²³ o Senhor Deus, pois, o lançou fora do jardim do Éden, para lavrar a terra, de que fora tomado.

²⁴ E, havendo lançado fora o homem, pôs querubins ao oriente do jardim do Éden e uma espada inflamada que andava ao redor, para guardar o caminho da árvore da vida.

 

f.        Nova Almeida Atualizada (NAA)

²² Então o Senhor Deus disse:

  — Eis que o homem se tornou como um de nós, conhecedor do bem e do mal. <É preciso impedir> que estenda a mão, tome também da árvore da vida, coma e viva eternamente.

²³ Por isso o Senhor Deus o lançou fora do jardim do Éden, para cultivar a terra da qual havia sido tomado.

²⁴ E, depois de lançar fora o homem, Deus colocou querubins a leste do jardim do Éden e uma espada flamejante que se movia <em todas as direções>, para guardar o caminho da árvore da vida.

 

g.       Nova Tradução da Linguagem de Hoje (2000)

22 Então o Senhor Deus disse o seguinte:

— Agora o homem se tornou como um de nós, <pois> conhece o bem e o mal. Ele não deve comer a fruta da árvore da vida e viver para sempre.

23 Por isso o Senhor Deus expulsou o homem do jardim do Éden e fez com que ele cultivasse a terra da qual havia sido formado. 24 Deus expulsou o homem e no lado leste do jardim pôs os querubins e uma espada de fogo que <dava voltas em todas as direções>. Deus fez isso <para que ninguém chegasse perto> da árvore da vida.

 

h.       Nova Versão Internacional (NVI)

 

22 Então disse o Senhor Deus: “Agora o homem se tornou como um de nós, conhecendo o bem e o mal. <Não se deve, pois, permitir> que ele tome também do fruto da árvore da vida e o coma, e viva para sempre”. 23 Por isso o Senhor Deus o mandou embora do jardim do Éden para cultivar o solo do qual fora tirado. 24 Depois de expulsar o homem, colocou a leste do jardim do Éden querubins e uma espada flamejante que se movia, guardando o caminho para a árvore da vida.

※ ※ ※

# [TAREFA ATRIBUÍDA 1]
Atualize as linhas de dados sobre gráficos, trocando “smallest” por “lowest” e mantendo todo o resto igual. Deixe as imagens fora da resposta.
O texto sobre o jardim do Éden e as linhas de dados sobre gráficos não têm relação entre si.

※ ※ ※

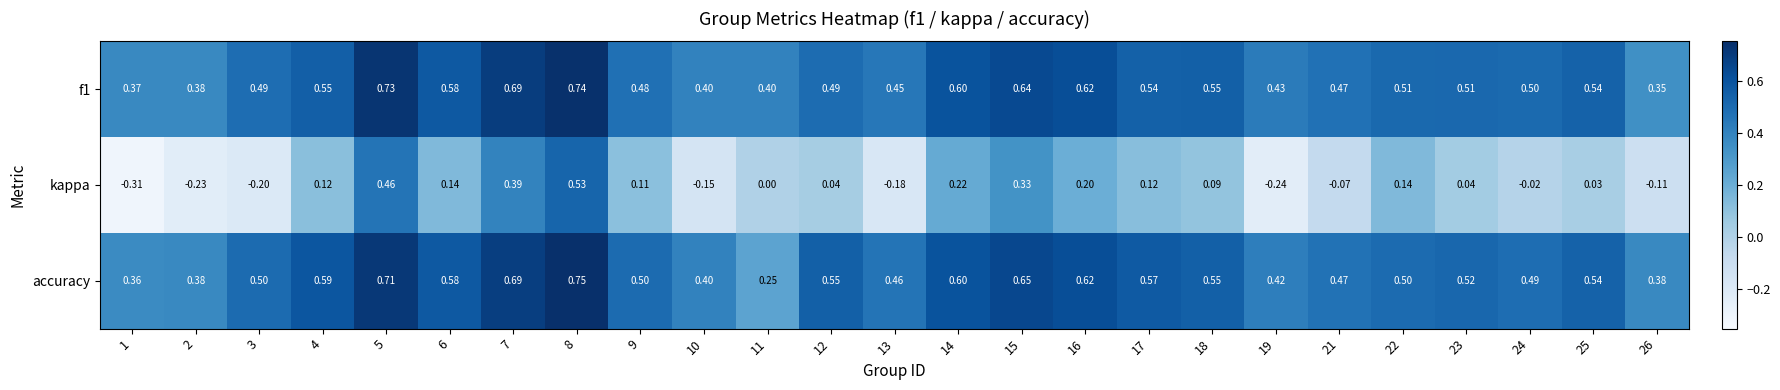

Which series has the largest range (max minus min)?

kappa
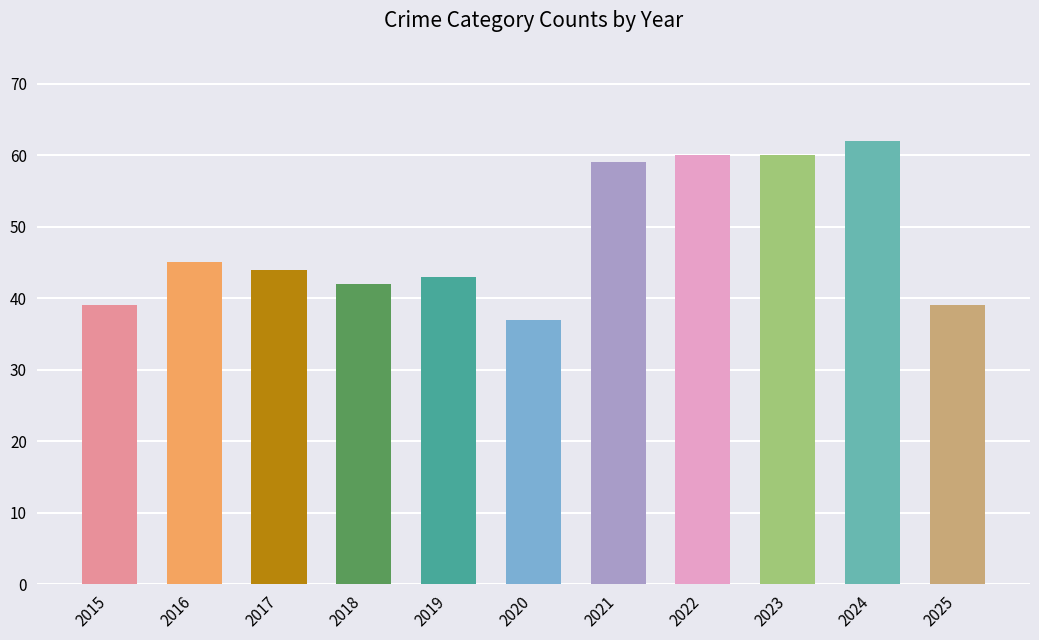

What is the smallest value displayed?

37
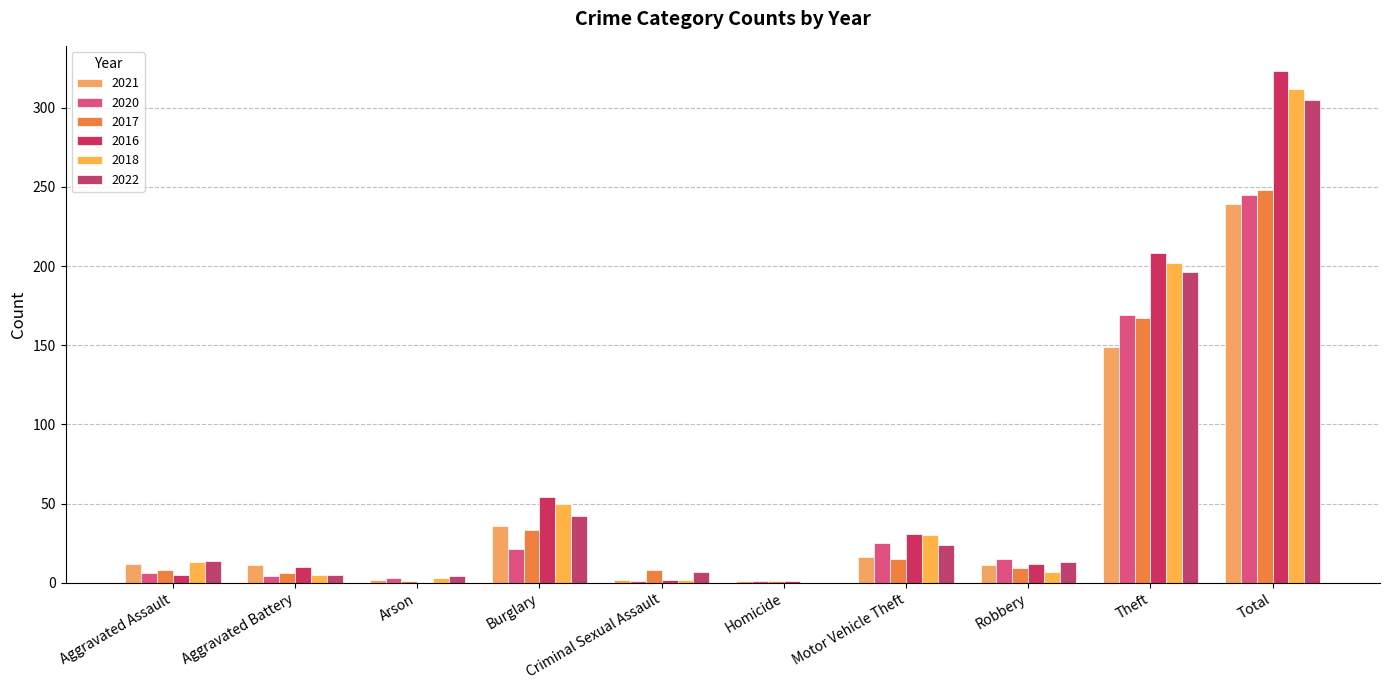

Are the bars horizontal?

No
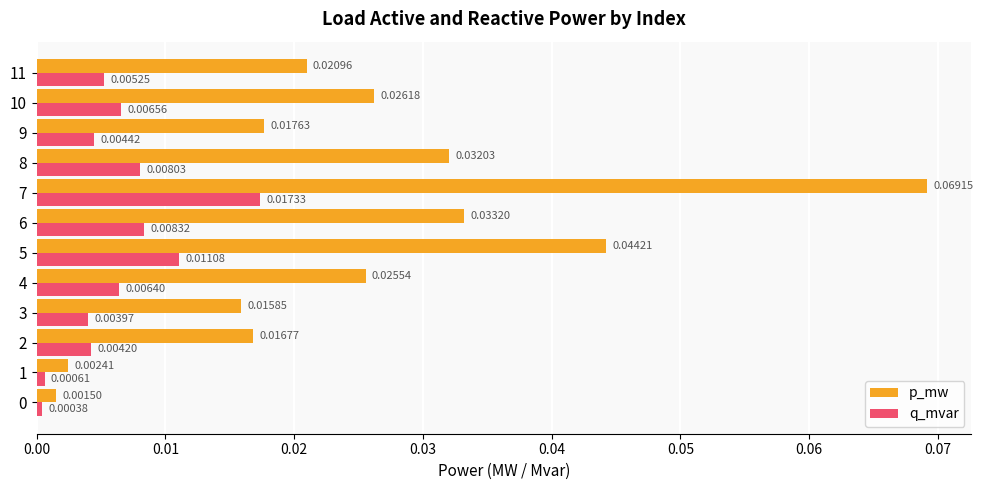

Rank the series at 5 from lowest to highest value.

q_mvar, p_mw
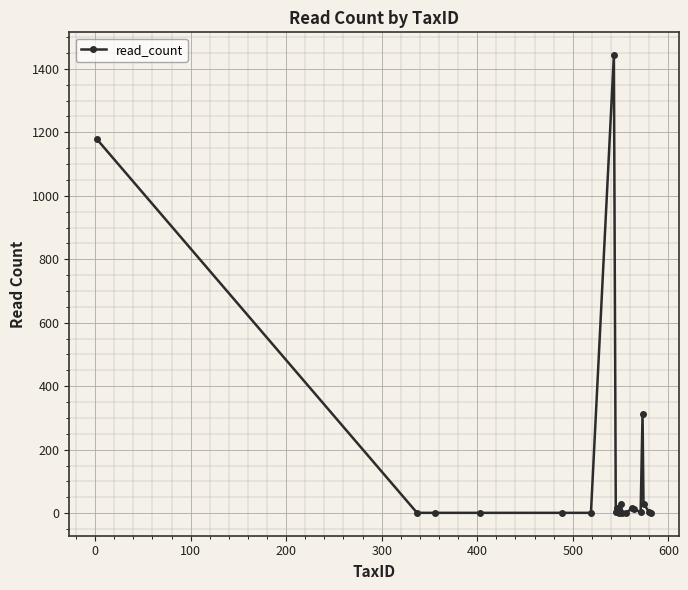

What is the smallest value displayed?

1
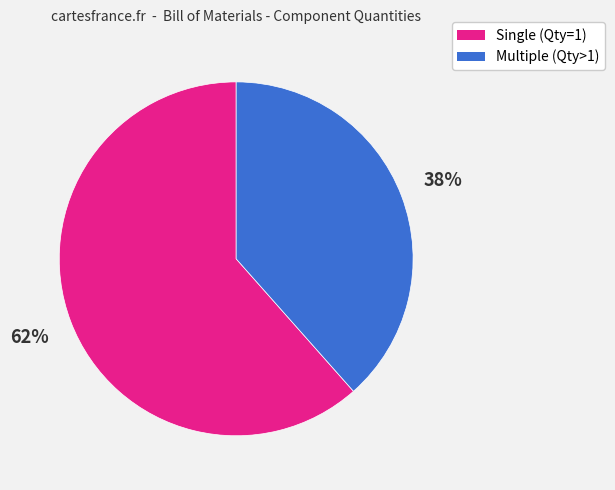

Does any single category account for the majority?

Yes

※ ※ ※

# [TAREFA ATRIBUÍDA 2]
Reproduza o trecho do texto sobre o jardim do Éden que começa em “23 Por isso o Senhor Deus expulsou” e segue até “Versão Internacional (NVI)”, sem nenhuma alteração.

# [SOLUÇÃO ESCRITA 1]
Which series has the largest range (max minus min)?

kappa

What is the lowest value displayed?

37

Are the bars horizontal?

No

Rank the series at 5 from lowest to highest value.

q_mvar, p_mw

What is the lowest value displayed?

1

Does any single category account for the majority?

Yes

# [SOLUÇÃO ESCRITA 2]
23 Por isso o Senhor Deus expulsou o homem do jardim do Éden e fez com que ele cultivasse a terra da qual havia sido formado. 24 Deus expulsou o homem e no lado leste do jardim pôs os querubins e uma espada de fogo que <dava voltas em todas as direções>. Deus fez isso <para que ninguém chegasse perto> da árvore da vida.

 

h.       Nova Versão Internacional (NVI)